INPUT DATA below:

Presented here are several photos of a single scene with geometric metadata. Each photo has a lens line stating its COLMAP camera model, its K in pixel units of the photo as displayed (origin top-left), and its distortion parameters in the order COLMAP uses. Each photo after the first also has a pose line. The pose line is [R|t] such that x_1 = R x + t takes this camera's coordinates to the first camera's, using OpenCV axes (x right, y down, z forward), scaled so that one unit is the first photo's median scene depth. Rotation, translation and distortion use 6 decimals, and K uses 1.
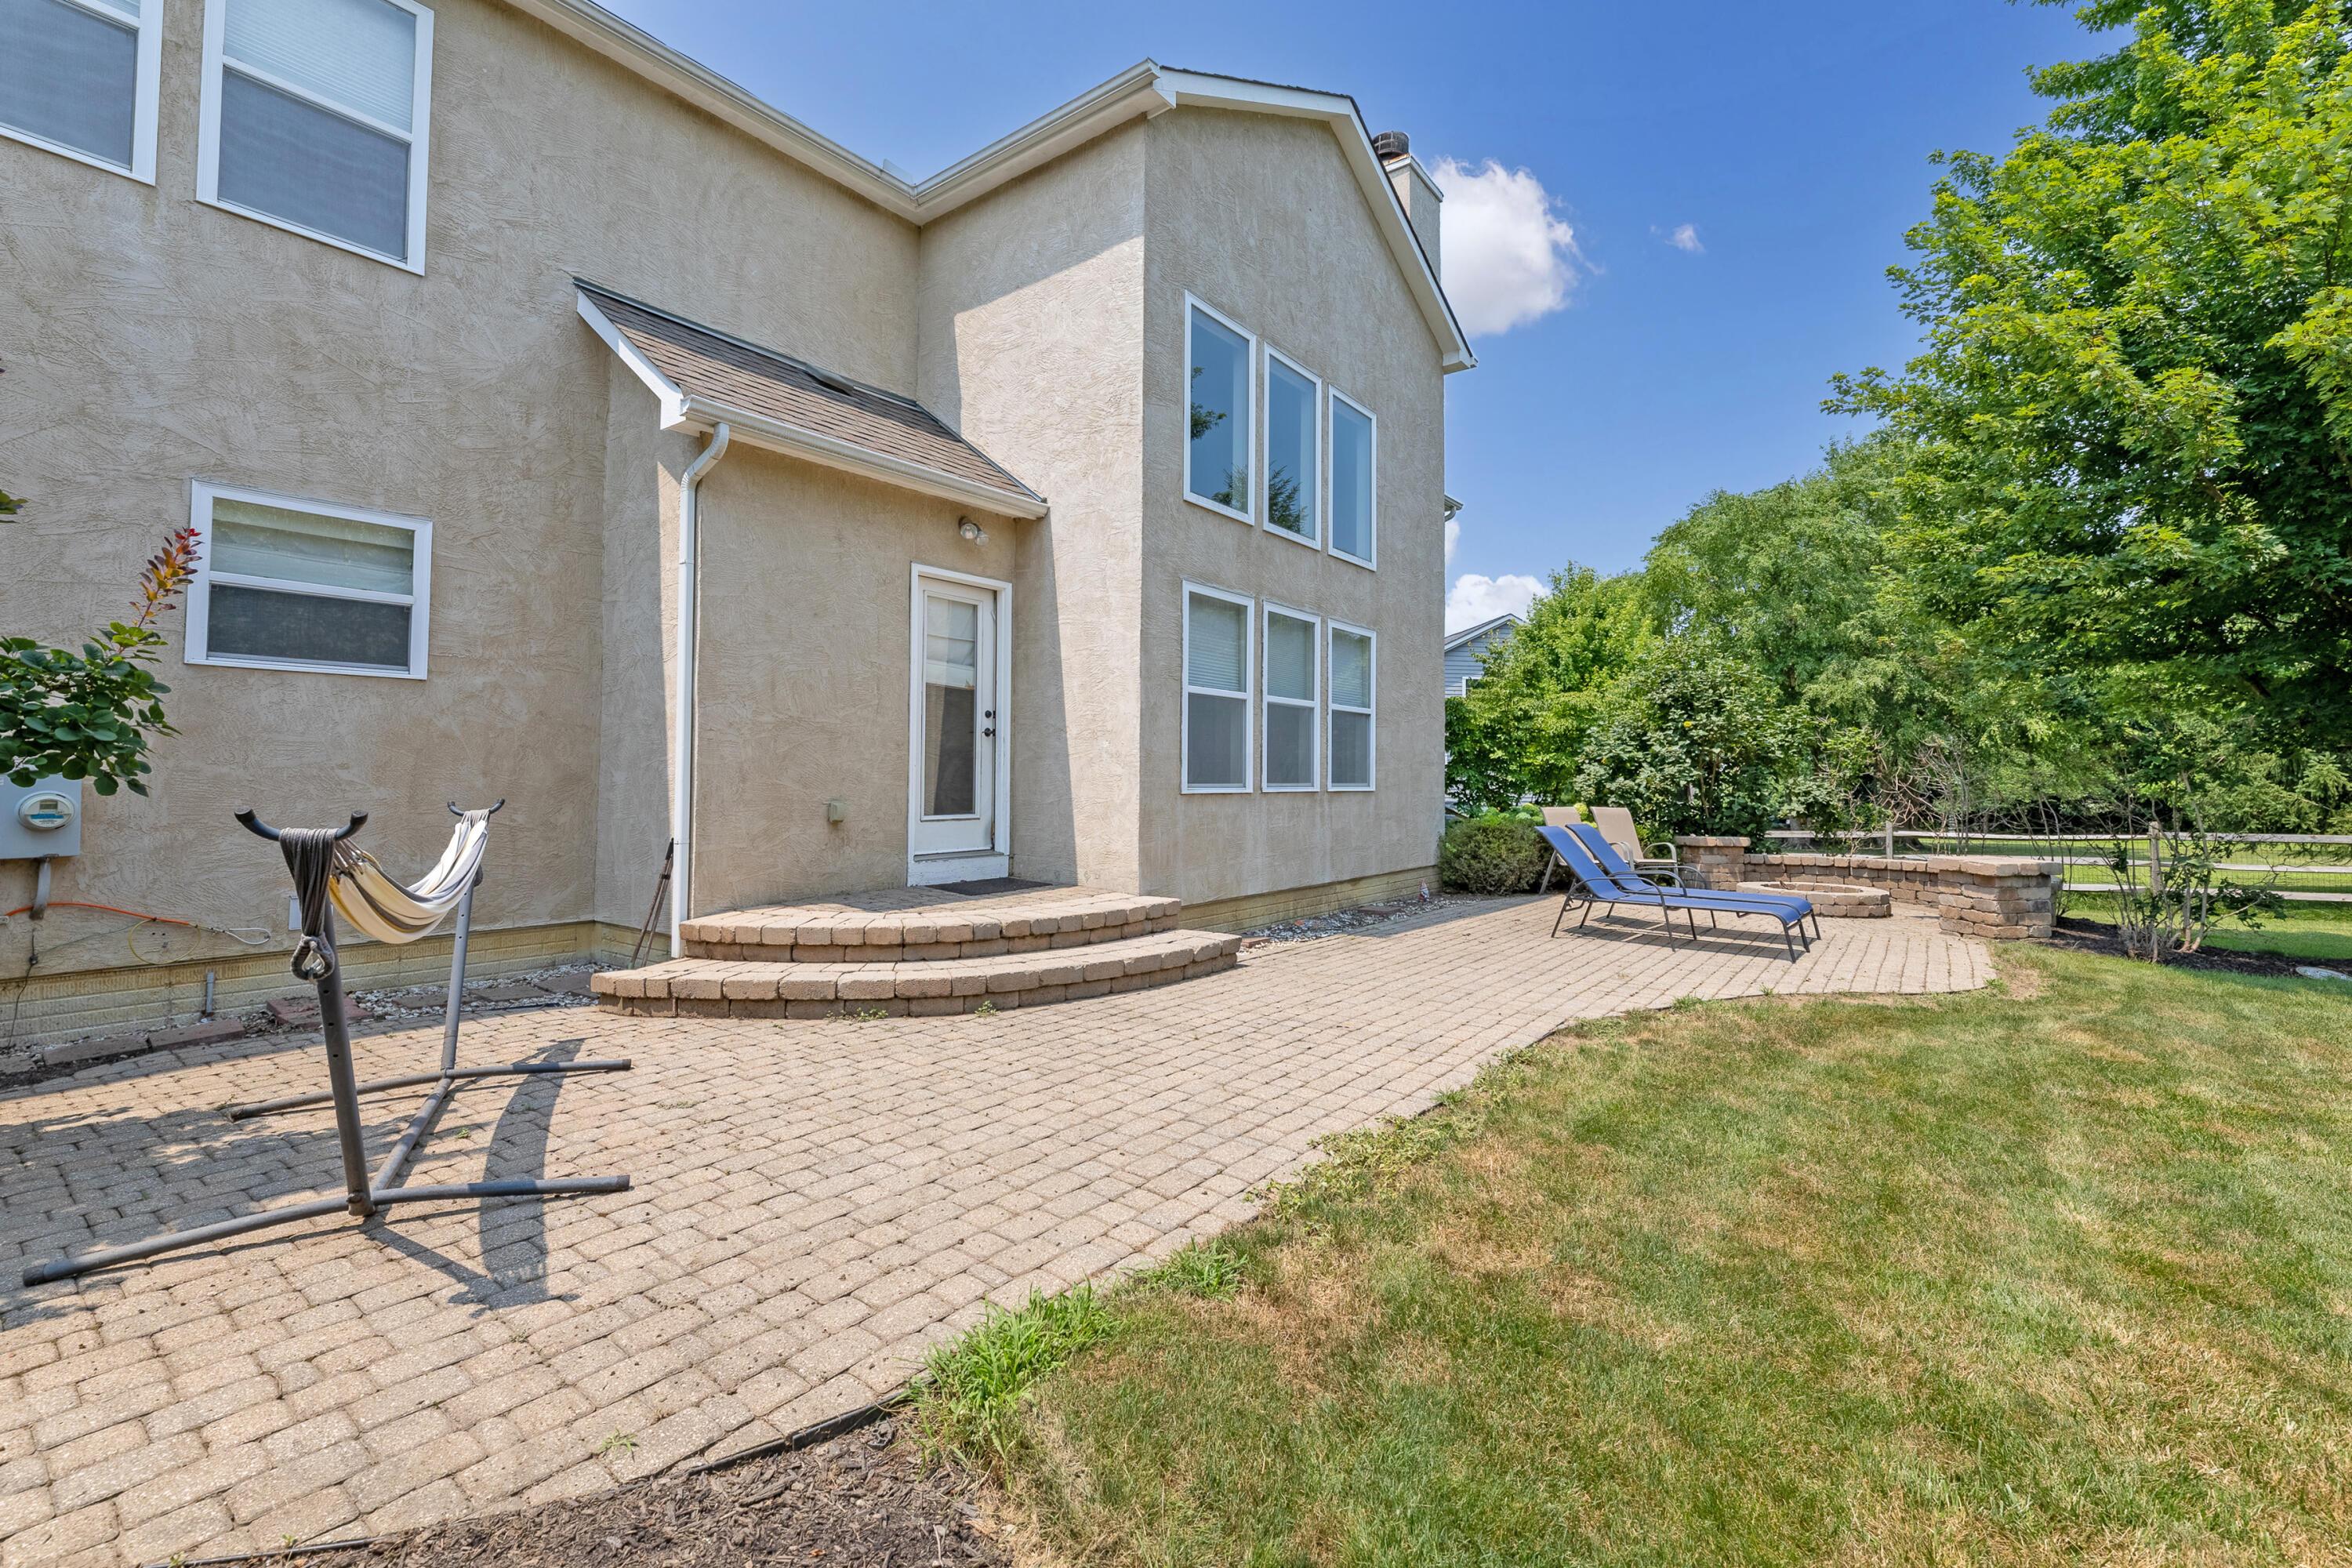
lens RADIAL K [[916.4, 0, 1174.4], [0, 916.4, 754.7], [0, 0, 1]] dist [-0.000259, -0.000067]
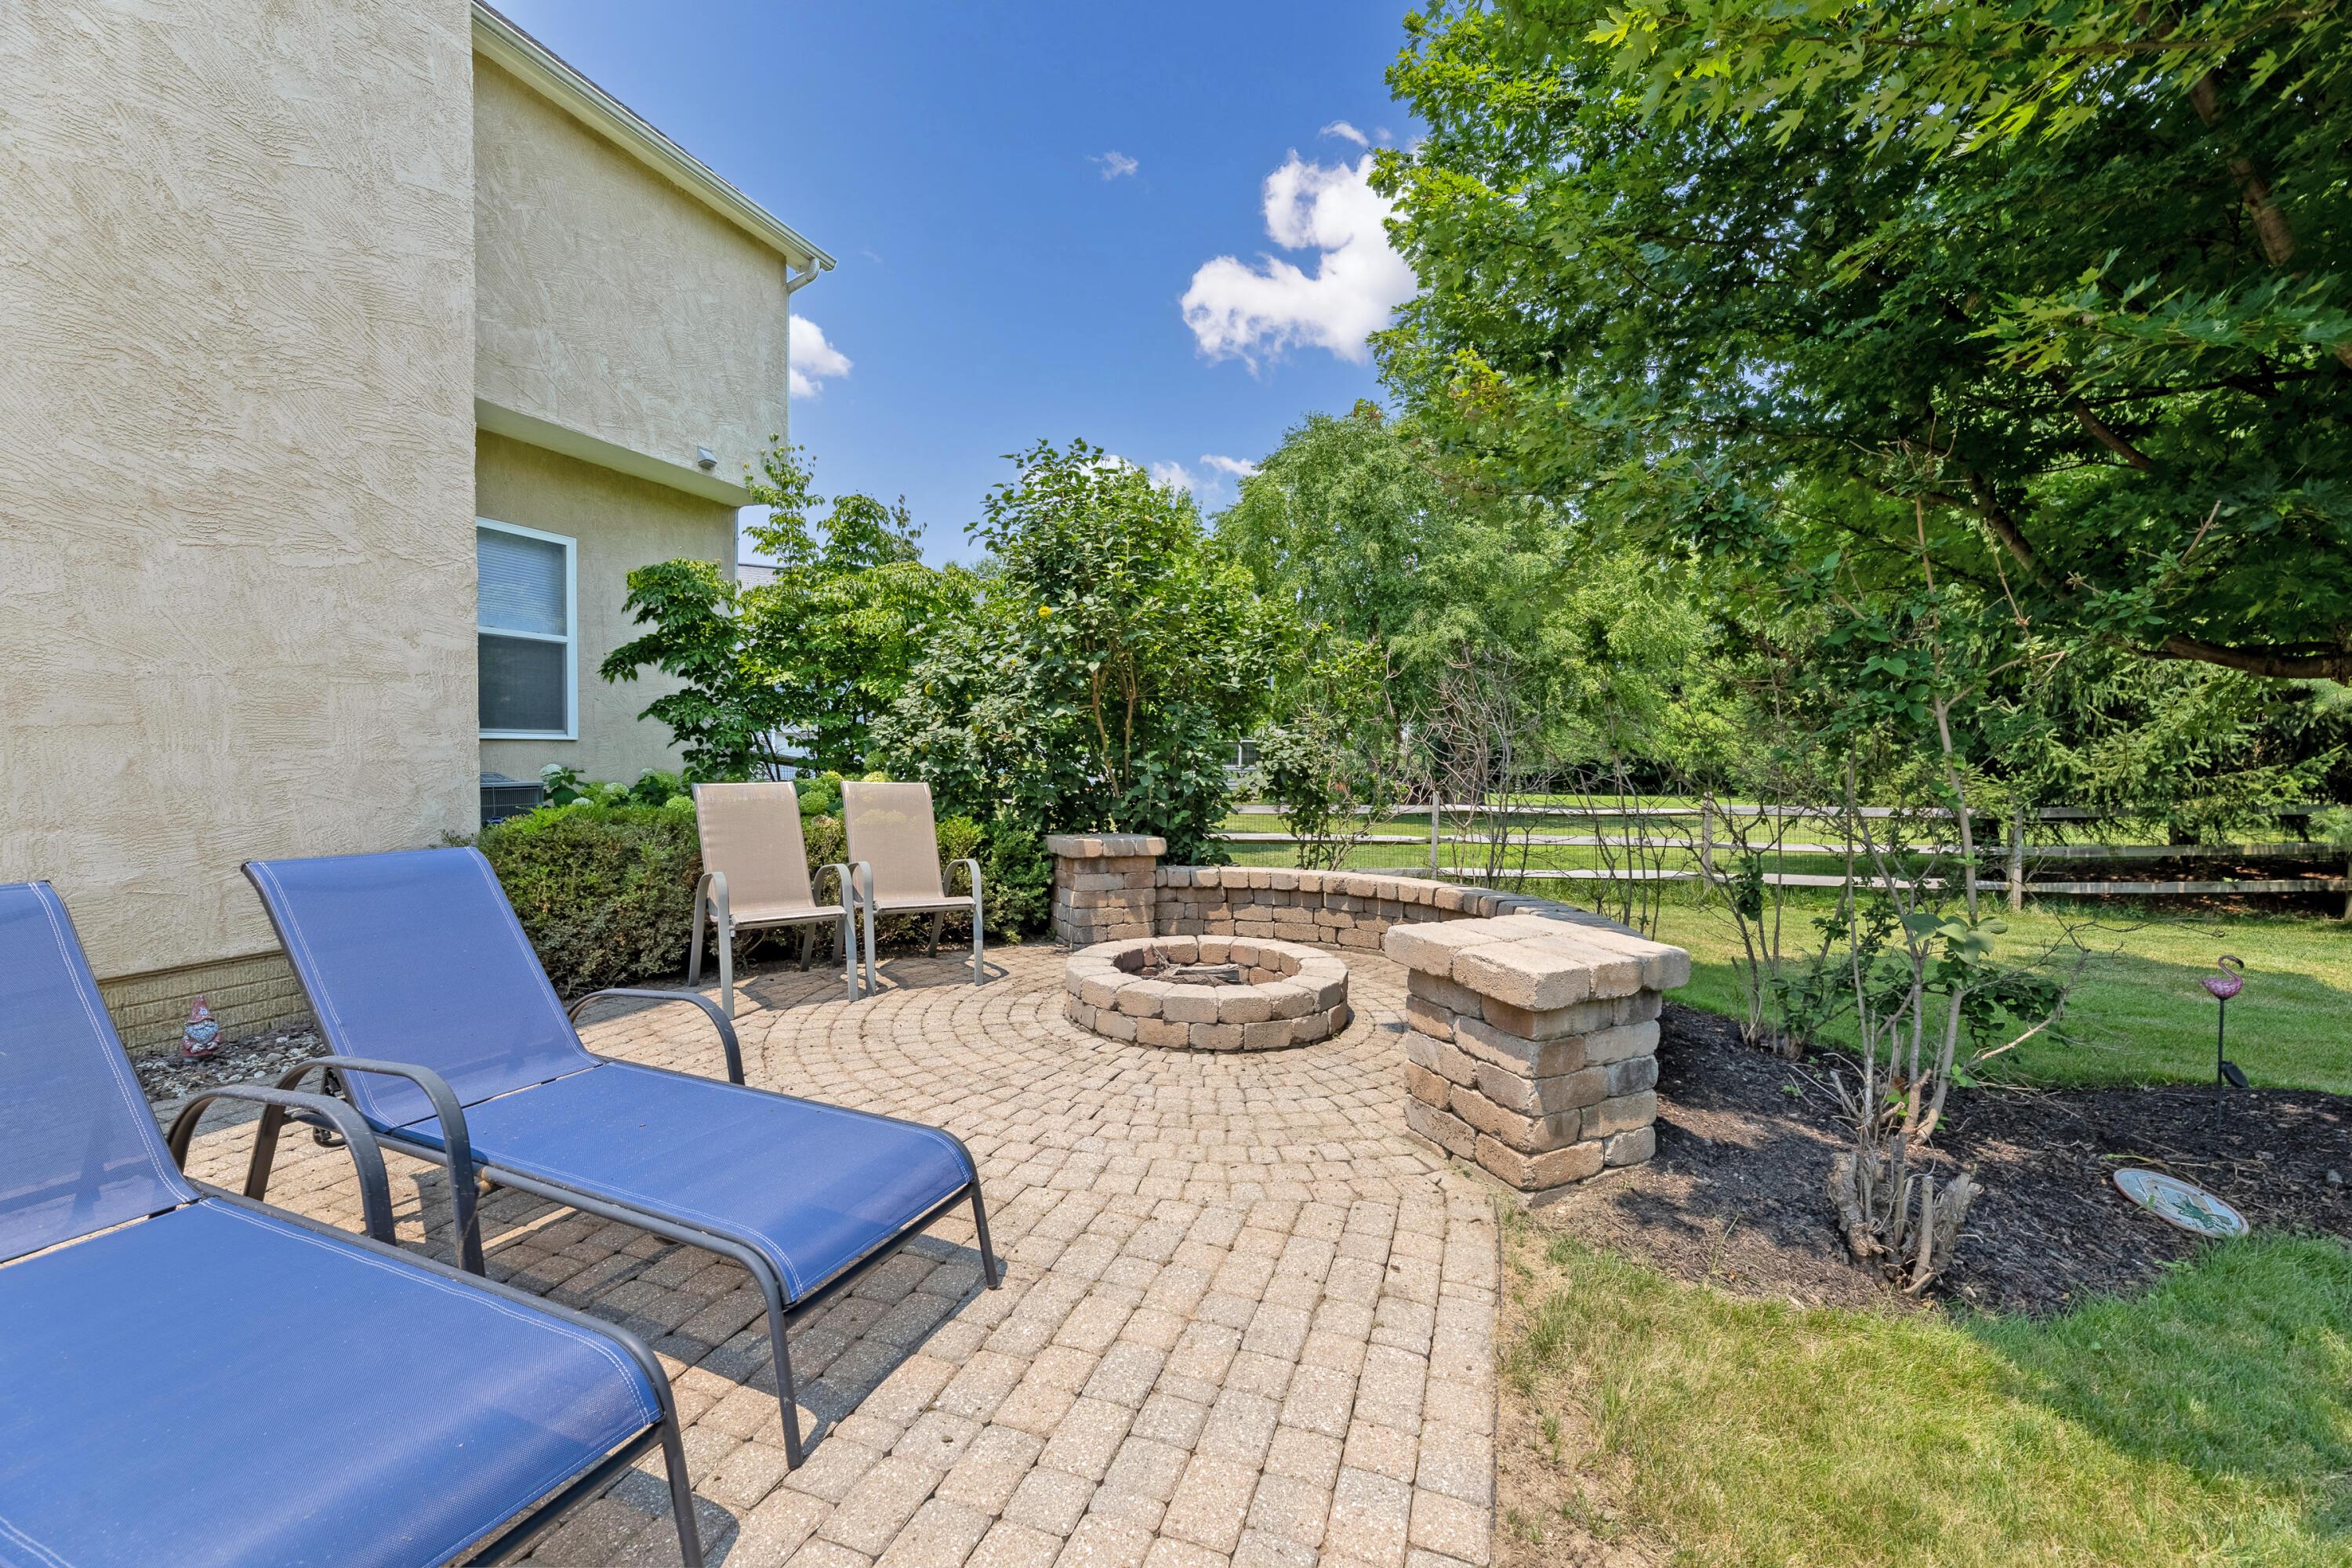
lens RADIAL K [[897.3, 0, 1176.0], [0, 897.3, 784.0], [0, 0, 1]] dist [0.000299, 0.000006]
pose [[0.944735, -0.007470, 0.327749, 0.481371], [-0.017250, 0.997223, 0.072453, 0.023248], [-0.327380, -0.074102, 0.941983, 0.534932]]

End of INPUT DATA.

Reproduce every line of the material above verbatim, omitting the pictures.

» ANSWER TO THIS PROBLEM:
Presented here are several photos of a single scene with geometric metadata. Each photo has a lens line stating its COLMAP camera model, its K in pixel units of the photo as displayed (origin top-left), and its distortion parameters in the order COLMAP uses. Each photo after the first also has a pose line. The pose line is [R|t] such that x_1 = R x + t takes this camera's coordinates to the first camera's, using OpenCV axes (x right, y down, z forward), scaled so that one unit is the first photo's median scene depth. Rotation, translation and distortion use 6 decimals, and K uses 1.
lens RADIAL K [[916.4, 0, 1174.4], [0, 916.4, 754.7], [0, 0, 1]] dist [-0.000259, -0.000067]
lens RADIAL K [[897.3, 0, 1176.0], [0, 897.3, 784.0], [0, 0, 1]] dist [0.000299, 0.000006]
pose [[0.944735, -0.007470, 0.327749, 0.481371], [-0.017250, 0.997223, 0.072453, 0.023248], [-0.327380, -0.074102, 0.941983, 0.534932]]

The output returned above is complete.